The process used to put people in jobs is really, really broken. Within the recruiting and HR professions, scant attention is being paid to a quality control problem of gargantuan proportion. With 50 million job changes made each year (even when the economy is as wretched as it is), a huge component of the economy is just not working properly.
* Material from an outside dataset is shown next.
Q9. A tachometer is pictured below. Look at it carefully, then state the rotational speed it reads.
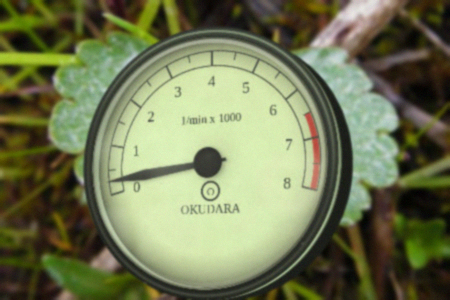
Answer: 250 rpm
John Sullivan, a recruiting guru, laid out an enormous number of statistics around hiring failures. Here are some of the high points:
- “Within a year, hiring managers regret 50% of the hiring decisions they make.” – Recruiting Roundtable
- “46% overall hiring failure rate and a modest 19% great hire success rate.” – LeadershipIQ
- “Only 10% of attempts to hire a top performer are successful.” - Recruiting Roundtable
- “Nearly two-thirds of hiring managers come to regret their interview-based hiring decisions.” - DDI
- “Of all the ‘perfect resumes’ sent out by mystery shopper candidates, only 12% were actually scheduled for interviews.” – Hodes™ Healthcare
- “Nearly half of new executive hires quit or are fired within the first 18 months at a new employer.” – Corporate Leadership Council
So hiring is a crap shoot.
From the perspective of the people writing the pay checks, the odds are no better than flipping a coin that the next hire will feel right in retrospect. In the 2009 edition of an annual job satisfaction survey conducted for The Conference Board, only 45 percent of Americans said they were satisfied with their jobs, which is a marked drop from the more than 61 percent who said they were satisfied in 1987, the first year the survey was conducted.
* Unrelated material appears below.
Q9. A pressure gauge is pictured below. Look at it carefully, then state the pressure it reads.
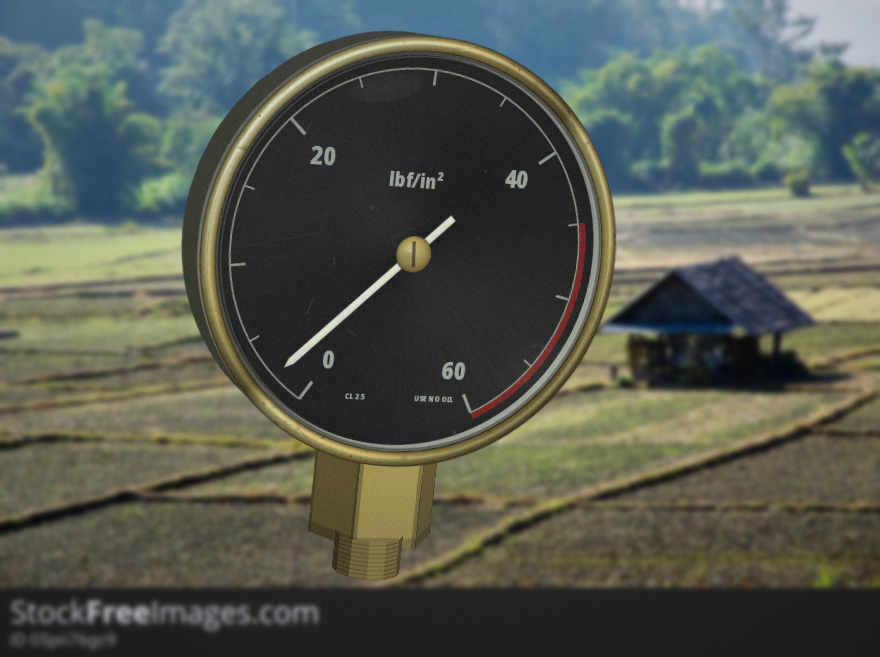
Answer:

It looks like both sides agree. The hiring process is kaput. You might notice that if both sides see a 50% failure rate, the odds are 1 in 4 that you and your boss will be satisfied with your next job.
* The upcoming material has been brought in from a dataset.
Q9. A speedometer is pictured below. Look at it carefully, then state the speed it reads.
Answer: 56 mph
Hiring ought to be seen as a process that just begins at the point where employment begins. Both employee and manager are faced with a period of getting acquainted and ought to have guidelines and support for making the relationship and the work, well, work. Unfortunately, most recruiting stops just as the relationship is getting started.
There are a number of disciplines that might have an effect on these statistics after the hiring decision is made. On boarding, which is the process of attempting to ensure the success of a new hire, is increasingly well understood. Retention programs are becoming the object of serious quantitative analysis. These approaches will help but can’t undo the damage done by getting the wrong person into the job.
It is worth considering the fact that hiring failures make for recruiter job security. Under most circumstances, there is little incentive for a recruiter to care for or try to influence the success of a new hire. Just the opposite is true. Recruiters depend on high attrition rates as a part of their role in the company. If recruiters were constantly generating great hires, you’d need far fewer of them.